Asana was unavailable for multiple hours on Monday, April 9, 2018. The web app was partially unavailable between 6:08am and 6:53am PDT, and fully unavailable between 6:53am and 7:53am. The API was partially unavailable between 6:08am and 7:42am, and fully unavailable between 7:42am and 9:15am. Both of these outages were reported on trust.asana.com, although our reporting of the API outage was incomplete.
Below is a summary of what happened and some of the measures we’re taking to prevent and mitigate incidents like this in the future.
A timeline of what happened
Requests on our webservers are handled by a large number of processes, each of which can serve multiple requests sequentially. Spinning up these processes from scratch is expensive, so by default we fork processes rather than spinning them up from scratch. In particular, we aim to create a single “zygote” process, and to create other processes by forking this zygote.
On the afternoon of Friday, April 6th, we deployed code to production that broke our ability to bring up new zygotes on webservers. This didn’t trigger alarms, and we have fallback behavior where webservers will simply bring up new processes from scratch whenever needed. The effect of this was that our webservers had higher CPU load than normal. The increased load went unnoticed over the weekend.
On Monday morning, around 6am, our traffic increased to the point that the increased CPU load on webservers became important. Webservers started being overloaded, and over the course of 45 minutes, Asana went from being impaired to being almost entirely unavailable.
An oncall engineer was first paged at 6:08am. They quickly escalated the issue to get a number of engineers involved. At 6:32am an engineer identified the increased forking failure rate as a likely cause of the problem, and at 6:54am the team rolled back the code to a previous release.
Once the code was reverted, webservers started recovering, and load on the main database started rapidly increasing. At 7:09am, the database ran too low on memory due to a large number of mostly-inactive connections and started swapping. The database’s throughput dropped, and it was unable to keep up with requests. In order to un-stick the database, engineers triggered a manual failover to a backup at 7:30am. Once the failover completed, the database had plenty of memory and became CPU bound instead. Clients of the database had inconsistent responses to the database being overloaded, and in particular, webservers backed off more aggressively than API servers, resulting in webservers being frozen out entirely. In response, we shut off the API servers. This took enough load off the database for it to recover, and by 7:53am the web app had recovered.
We then began restoring the API. This took substantially longer than expected, and we have not completed our investigation into why this is the case.
Measures we’re taking
We’ve already improved our alerting for problems like this, which would have allowed us to fix the problem long before it impacted Asana users. We’ve also increased the size of our main database, which gives us more headroom.
In the short term, we’re also planning on updating our internal documentation to provide clearer instructions for how to respond to overload—since certain actions took us longer than they should have—and fixing some tools that behaved poorly when the database was overloaded. Finally, we’re actively looking into why the reporting for API downtime was incomplete on trust.asana.com.

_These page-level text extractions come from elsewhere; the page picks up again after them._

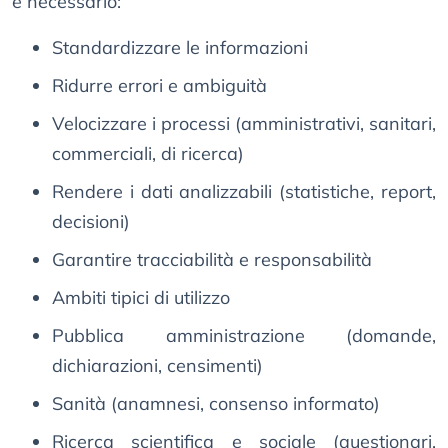
è necessario:
Standardizzare le informazioni
Ridurre errori e ambiguità
Velocizzare i processi (amministrativi, sanitari,
commerciali, di ricerca)
Rendere i dati analizzabili (statistiche, report,
decisioni)
Garantire tracciabilità e responsabilità
Ambiti tipici di utilizzo
Pubblica amministrazione (domande,
dichiarazioni, censimenti)
Sanità (anamnesi, consenso informato)
Ricerca scientifica e sociale (questionari,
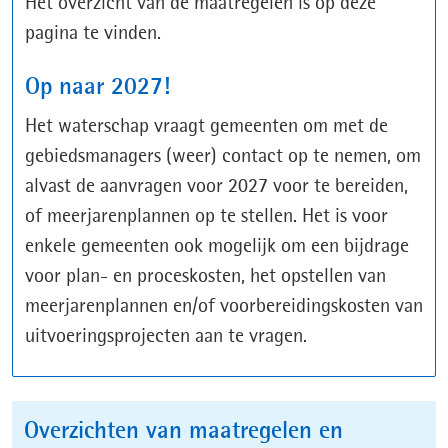
Het overzicht van de maatregelen is op deze
pagina te vinden.
Op naar 2027!
Het waterschap vraagt gemeenten om met de
gebiedsmanagers (weer) contact op te nemen, om
alvast de aanvragen voor 2027 voor te bereiden,
of meerjarenplannen op te stellen. Het is voor
enkele gemeenten ook mogelijk om een bijdrage
voor plan- en proceskosten, het opstellen van
meerjarenplannen en/of voorbereidingskosten van
uitvoeringsprojecten aan te vragen.
Overzichten van maatregelen en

In the medium term, we plan to improve the back-off behavior for all of our database clients. This should make it easier for the system to recover on its own from an overloaded database. It should also give us better and more appropriate tools for shutting down problematic clients. For example, we should be able to stop the API from overloading the database without shutting it off entirely.
Finally, in the long term, we plan to replace most of the functionality of the main database. The main database currently serves as a monolith that performs multiple unrelated functions. We plan to split this up into multiple services to reduce the blast radius when one of these services is overloaded. This will also allow strategies such as read replicas when appropriate.